Gli Stati Uniti, da canto loro, credono che una tale riforma frenerebbe l’innovazione e temono che dare più potere ai governi possa tradursi in un ostacolo alla libera crescita della Rete e alla libertà di espressione, anche nel caso in cui si tratti di controllare contenuti ‘indesiderabili’ come la pornografia o l’incitamento all’odio razziale.
“Sarebbe come avere più di cento conducenti per un solo autobus”, ha dichiarato Michael Gallagher, vicesegretario della NTIA, ossia l’agenzia americana preposta alle telecomunicazioni e l’informazione.
“Fino a ora, abbiamo avuto un solo conducente e tutto è andato bene”, ha aggiunto Gallagher, sottolineando come le aziende e la comunità tecnologica siano in gran parte d’accordo con la posizione degli Usa.
“Materialmente, non c’è niente di sbagliato nell’attuale struttura di gestione. Ma formalmente, è sorprendente come una qualche cosa che ha un tale impatto a livello mondiale, sia controllata da una sola nazione”, ha dichiarato il ministro dell’economia olandese Laurens Jan Brinkhorst.
Un esempio significativo è quello relativo all’introduzione del dominio .xxx, che indica i siti a contenuto per soli adulti. Diverse amministrazioni pubbliche hanno espresso perplessità riguardo questa iniziativa, ma a dover decidere se questo dominio debba o no entrare nel cyberspazio – e diventare visibile sui Pc di tutto il mondo – sono solo gli Stati Uniti.
Questi dubbi non sono una novità e la Ue aveva sollevato la questione già all’inizio degli anni ’90. Nel 1998, l’amministrazione Clinton accolse le preoccupazioni dei governi (contenute nel White Paper on the Domain Name System) e venne così creato l’ICANN, “il cui scopo era, in parte, quello di ‘internazionalizzare’ la gestione di Internet”, ha spiegato il commissario Ue ai media e alla società dell’informazione, Viviane Reding.
La Ue ha sempre partecipato attivamente ai processi dell’ICANN, ma di fatto, “il governo americano non ha mai trasferito questo potere unilaterale e molti governi sono ora preoccupati che questo non avverrà mai”.
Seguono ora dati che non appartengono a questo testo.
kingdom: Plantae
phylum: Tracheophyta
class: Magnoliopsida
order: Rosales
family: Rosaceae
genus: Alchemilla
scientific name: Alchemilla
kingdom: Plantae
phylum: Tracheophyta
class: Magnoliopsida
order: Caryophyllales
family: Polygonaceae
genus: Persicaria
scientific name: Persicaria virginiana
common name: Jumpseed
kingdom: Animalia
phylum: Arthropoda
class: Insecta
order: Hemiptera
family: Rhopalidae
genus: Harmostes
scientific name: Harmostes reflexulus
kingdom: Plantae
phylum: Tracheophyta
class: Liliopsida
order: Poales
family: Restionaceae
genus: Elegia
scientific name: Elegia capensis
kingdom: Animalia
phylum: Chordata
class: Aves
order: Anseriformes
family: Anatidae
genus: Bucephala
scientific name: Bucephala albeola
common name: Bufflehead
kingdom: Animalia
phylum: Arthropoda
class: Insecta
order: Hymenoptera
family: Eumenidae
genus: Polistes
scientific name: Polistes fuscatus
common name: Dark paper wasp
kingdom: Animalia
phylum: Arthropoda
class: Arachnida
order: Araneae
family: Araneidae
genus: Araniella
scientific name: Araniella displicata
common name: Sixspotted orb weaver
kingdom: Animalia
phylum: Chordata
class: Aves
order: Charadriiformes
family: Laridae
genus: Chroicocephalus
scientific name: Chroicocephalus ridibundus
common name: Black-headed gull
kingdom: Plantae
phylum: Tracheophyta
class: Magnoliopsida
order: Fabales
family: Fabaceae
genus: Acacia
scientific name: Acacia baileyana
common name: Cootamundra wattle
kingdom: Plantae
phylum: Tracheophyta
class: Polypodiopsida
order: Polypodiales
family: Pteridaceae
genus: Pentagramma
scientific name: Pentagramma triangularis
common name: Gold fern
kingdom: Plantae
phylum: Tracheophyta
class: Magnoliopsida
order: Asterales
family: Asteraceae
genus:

In particolare, a giugno, il governo Usa ha annunciato come se niente fosse, di aver deciso di mantenere “il suo storico ruolo nella gestione dei root server” di Internet.
Un atteggiamento che ha deluso l’Europa e tutti gli altri Paesi che hanno lavorato per raggiungere un approccio cooperativo dal 1998.
“Per ragioni storiche – ha spiegato la Reding – il governo americano ha esercitato un ruolo unilaterale nella supervisione degli aspetti fondamentali di Internet”.
All’inizio non aveva particolare importanza, perché a usare la Rete erano per lo più ricercatori e accademici, ma il successo del world wide web “che sono orgogliosa di dire è un’invenzione europea”, ha concluso la Reding, “ha reso Internet una parte centrale e strategicamente fondamentale per le comunicazioni di ogni singolo Paese”, visto anche “l’impatto diretto sulla crescita economica e lo sviluppo sociale”.
Un dibattito, quello sull’Internet governance, che secondo molti sposterà l’attenzione da temi veramente importanti, e non aiuterà a portare computer, telefoni e nuove tecnologie nei Paesi in via di sviluppo, dando vita, al contempo, a una nuova guerra di cui, francamente, nessuno sente il bisogno.